The authors present briefly the different archiving strategies that have been developed in the literature (independent copies, change-based approach, timestamp-based approach and hybrid-based approach) as well as retrieval queries (version materialization, single-version structured queries, cross-version structured queries, delta materialization and single and cross-delta structured queries).
The authors also formalize the different notions needed in this context such as the notions of RDF Archive and Version, Version change ration and Version data growth. They also proceed with the definition of static core, version-oblivious triples, RDF vocabulary per version and RDF vocabulary per delta. Authors also formalize the notion of RDF vocabulary set dynamicity. These notions are used to define the cardinalities (archive and version-driven result cardinality) used for the design of the benchmark queries. These concepts are essential when deciding the set of queries to add in the benchmark. The idea is to have queries that are balanced - they are not too hard or too easy for a system to address. In this sense, it is essential to have specific criteria as a guideline that can be used to define the different queries.
Authors also provide a formalization of the different query types that were analyzed in the document in addition to an instantiation of query templates in the AnQL query language.
Finally, authors present the BEAR Test Suite for RDF Archiving. BEAR has been defined in earlier works of the authors and is not a new contribution of the authors in this paper. The Benchmark comes with 3 different datasets and of course 3 different sets of queries per dataset.

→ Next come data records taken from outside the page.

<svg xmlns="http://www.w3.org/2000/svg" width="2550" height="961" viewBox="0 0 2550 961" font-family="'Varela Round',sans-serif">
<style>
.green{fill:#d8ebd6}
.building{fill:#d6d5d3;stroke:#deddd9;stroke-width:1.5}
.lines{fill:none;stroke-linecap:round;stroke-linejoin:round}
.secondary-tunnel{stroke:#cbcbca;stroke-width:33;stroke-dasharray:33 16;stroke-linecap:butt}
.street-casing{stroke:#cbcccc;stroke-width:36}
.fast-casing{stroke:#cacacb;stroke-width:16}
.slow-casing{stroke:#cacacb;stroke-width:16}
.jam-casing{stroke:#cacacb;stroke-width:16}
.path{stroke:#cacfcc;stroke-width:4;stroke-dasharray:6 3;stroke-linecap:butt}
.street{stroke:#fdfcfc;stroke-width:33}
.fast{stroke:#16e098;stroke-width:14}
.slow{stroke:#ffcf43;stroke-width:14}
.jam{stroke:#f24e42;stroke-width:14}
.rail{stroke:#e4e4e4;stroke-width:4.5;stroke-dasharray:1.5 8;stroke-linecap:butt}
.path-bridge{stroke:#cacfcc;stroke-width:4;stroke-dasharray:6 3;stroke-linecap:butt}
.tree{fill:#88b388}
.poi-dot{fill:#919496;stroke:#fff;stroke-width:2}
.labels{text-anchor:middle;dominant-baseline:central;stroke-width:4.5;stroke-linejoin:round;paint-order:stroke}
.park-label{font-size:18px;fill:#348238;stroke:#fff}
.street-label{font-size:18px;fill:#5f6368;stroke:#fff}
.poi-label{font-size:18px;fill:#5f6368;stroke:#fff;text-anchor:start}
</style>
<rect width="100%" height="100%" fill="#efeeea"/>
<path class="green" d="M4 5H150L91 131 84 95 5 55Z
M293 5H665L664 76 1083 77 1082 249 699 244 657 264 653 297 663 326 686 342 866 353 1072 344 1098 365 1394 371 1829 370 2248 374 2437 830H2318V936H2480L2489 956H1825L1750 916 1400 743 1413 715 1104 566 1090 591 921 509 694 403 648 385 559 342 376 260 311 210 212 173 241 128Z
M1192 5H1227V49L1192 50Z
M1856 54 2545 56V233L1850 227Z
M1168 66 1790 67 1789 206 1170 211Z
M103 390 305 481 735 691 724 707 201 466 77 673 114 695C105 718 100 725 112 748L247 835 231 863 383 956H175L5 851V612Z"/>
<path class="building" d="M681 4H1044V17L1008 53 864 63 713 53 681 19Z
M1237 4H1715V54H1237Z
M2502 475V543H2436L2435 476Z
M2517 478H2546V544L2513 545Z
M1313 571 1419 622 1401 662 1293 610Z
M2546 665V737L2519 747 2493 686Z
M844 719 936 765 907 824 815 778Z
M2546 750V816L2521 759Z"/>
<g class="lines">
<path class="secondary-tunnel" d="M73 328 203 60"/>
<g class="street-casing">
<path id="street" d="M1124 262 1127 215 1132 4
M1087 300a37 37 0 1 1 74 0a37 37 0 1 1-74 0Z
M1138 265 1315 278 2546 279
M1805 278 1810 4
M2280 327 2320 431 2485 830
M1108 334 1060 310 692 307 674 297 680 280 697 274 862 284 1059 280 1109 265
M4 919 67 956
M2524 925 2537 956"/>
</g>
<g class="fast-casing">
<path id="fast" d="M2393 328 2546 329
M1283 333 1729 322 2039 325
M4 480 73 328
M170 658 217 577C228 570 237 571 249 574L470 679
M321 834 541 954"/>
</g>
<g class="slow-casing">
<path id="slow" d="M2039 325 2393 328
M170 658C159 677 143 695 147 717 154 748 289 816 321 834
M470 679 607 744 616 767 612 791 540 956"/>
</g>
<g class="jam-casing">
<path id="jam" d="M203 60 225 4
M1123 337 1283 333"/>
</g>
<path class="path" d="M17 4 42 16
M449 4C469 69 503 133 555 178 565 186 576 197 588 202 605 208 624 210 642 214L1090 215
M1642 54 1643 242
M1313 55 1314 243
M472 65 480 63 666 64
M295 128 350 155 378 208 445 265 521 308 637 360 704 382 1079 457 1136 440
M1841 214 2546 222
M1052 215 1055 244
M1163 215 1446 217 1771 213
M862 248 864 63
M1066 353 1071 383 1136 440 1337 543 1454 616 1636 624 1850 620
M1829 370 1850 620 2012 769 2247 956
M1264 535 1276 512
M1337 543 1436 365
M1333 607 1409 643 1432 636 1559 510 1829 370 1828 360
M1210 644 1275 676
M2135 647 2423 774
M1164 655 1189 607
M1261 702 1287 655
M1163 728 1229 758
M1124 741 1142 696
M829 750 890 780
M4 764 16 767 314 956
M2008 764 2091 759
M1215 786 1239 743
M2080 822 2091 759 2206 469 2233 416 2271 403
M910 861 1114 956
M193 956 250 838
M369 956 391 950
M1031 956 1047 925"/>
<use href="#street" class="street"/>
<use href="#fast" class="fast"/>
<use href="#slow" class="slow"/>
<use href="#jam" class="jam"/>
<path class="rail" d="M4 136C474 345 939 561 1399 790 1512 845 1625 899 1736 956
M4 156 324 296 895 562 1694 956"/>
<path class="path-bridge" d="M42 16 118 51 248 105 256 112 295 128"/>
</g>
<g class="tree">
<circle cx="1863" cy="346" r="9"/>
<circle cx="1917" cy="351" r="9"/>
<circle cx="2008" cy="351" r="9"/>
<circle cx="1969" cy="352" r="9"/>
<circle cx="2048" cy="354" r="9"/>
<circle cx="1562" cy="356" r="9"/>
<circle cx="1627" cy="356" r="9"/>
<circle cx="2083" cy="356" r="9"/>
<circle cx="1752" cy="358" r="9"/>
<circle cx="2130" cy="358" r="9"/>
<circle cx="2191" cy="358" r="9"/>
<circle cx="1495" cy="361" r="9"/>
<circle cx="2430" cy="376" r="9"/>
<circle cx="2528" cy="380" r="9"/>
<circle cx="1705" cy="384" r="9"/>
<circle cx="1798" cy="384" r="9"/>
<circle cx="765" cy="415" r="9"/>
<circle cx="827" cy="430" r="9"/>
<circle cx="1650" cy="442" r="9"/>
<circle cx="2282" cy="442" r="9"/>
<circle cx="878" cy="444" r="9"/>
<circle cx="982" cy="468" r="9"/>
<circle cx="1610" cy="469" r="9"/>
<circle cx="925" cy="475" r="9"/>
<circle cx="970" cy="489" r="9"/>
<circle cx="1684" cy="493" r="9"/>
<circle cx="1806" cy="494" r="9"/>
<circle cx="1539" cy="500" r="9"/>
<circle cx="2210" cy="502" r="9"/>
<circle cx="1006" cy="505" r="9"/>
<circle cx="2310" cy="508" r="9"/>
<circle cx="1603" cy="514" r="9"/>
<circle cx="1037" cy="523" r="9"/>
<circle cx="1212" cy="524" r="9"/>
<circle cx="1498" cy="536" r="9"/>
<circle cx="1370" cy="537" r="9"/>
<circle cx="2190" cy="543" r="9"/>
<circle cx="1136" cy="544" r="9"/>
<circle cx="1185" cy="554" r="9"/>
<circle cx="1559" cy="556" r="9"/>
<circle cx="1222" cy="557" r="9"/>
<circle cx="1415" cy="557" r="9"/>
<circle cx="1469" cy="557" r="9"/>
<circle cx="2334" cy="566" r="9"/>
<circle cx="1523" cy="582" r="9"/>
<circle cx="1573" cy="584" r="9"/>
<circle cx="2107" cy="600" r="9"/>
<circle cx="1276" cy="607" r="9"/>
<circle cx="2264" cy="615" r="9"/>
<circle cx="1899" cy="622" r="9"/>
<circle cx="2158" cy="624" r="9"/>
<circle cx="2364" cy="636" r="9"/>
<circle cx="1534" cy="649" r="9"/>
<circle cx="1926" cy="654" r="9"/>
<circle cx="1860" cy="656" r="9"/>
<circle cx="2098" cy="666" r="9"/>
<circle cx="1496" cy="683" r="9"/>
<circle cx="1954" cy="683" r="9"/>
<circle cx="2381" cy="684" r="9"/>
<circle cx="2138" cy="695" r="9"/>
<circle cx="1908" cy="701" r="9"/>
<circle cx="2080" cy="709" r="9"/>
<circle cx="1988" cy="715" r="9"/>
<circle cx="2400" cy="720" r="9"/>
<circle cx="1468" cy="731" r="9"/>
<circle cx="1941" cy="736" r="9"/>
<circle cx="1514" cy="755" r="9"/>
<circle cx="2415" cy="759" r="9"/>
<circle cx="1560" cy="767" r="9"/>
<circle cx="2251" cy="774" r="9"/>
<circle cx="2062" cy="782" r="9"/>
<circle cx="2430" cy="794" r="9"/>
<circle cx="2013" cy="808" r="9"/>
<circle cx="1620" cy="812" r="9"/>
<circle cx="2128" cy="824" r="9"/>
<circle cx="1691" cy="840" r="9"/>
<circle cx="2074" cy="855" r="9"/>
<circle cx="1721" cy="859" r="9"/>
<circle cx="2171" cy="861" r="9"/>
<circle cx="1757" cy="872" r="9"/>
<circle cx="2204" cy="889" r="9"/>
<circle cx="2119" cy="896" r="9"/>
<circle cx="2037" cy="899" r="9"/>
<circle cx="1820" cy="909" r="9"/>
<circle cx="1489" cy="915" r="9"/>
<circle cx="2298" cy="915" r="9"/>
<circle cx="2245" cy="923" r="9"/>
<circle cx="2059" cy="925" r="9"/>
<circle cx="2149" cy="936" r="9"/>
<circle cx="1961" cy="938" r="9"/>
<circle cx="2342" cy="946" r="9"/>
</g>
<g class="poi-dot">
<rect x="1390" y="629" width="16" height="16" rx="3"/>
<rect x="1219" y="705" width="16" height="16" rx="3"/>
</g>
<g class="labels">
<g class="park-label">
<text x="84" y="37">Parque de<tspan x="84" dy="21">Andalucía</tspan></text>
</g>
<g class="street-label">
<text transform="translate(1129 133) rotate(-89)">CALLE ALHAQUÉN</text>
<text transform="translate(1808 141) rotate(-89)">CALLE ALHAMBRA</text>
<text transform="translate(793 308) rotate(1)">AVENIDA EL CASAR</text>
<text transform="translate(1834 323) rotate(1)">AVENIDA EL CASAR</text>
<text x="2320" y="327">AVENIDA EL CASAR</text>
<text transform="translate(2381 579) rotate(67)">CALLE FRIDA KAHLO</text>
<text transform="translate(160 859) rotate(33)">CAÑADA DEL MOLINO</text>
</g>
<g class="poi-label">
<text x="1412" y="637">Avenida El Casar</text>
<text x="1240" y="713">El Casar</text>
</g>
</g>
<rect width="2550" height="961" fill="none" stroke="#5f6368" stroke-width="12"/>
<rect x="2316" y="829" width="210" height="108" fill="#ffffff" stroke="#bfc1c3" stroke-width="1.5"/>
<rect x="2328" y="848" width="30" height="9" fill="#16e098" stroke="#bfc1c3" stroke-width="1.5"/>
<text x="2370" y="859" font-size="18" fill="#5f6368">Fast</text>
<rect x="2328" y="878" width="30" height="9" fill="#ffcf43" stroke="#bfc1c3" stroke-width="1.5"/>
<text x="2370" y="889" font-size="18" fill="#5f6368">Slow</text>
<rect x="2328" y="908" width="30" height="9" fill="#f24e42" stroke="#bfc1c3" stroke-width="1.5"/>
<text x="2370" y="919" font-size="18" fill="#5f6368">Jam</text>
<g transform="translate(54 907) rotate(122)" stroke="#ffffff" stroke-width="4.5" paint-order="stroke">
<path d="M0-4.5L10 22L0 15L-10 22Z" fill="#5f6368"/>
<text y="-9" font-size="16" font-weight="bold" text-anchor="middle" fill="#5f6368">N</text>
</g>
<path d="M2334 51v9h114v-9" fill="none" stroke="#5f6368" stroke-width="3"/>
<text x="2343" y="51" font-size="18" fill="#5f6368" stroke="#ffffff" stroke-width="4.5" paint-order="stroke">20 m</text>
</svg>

The authors have implemented the archiving strategies in the Jena TBD store and benchmark those implementations using BEAR. The authors describe the benchmark dataset(s) and queries using the notions that they introduced in the paper.
The authors then present an extensive study of the different archiving policies they implemented on top of the Jena TBD with the different versions of the BEAR benchmark.

Regarding (1) originality, the paper includes content that has been published before. The difference with the previous published works is that the authors present two new datasets BEAR-B and BEAR-C in addition to the previously published BEAR-A dataset. As such, the paper is not highly original, but adds new content that is very interesting.
Regarding (2) impact, the datasets considered by the BEAR benchmark are highly interlinked and used by a broad range of users and systems.
Regarding (3) quality of writing, the paper is well written, although there are several language problems that can be easily corrected by a native English language speaker. The paper is also very well structured and the different approaches reg. queries and archiving policies are, although briefly, well presented.

I believe that it would be interesting for the audience if authors benchmark existing archiving systems (there are a few from Academia) with their benchmark instead of benchmarking simply their implementation of the different strategies with their benchmark. So, I would suggest that authors test their benchmark with systems such as R4triples. Memento,R&Wbase and TailR.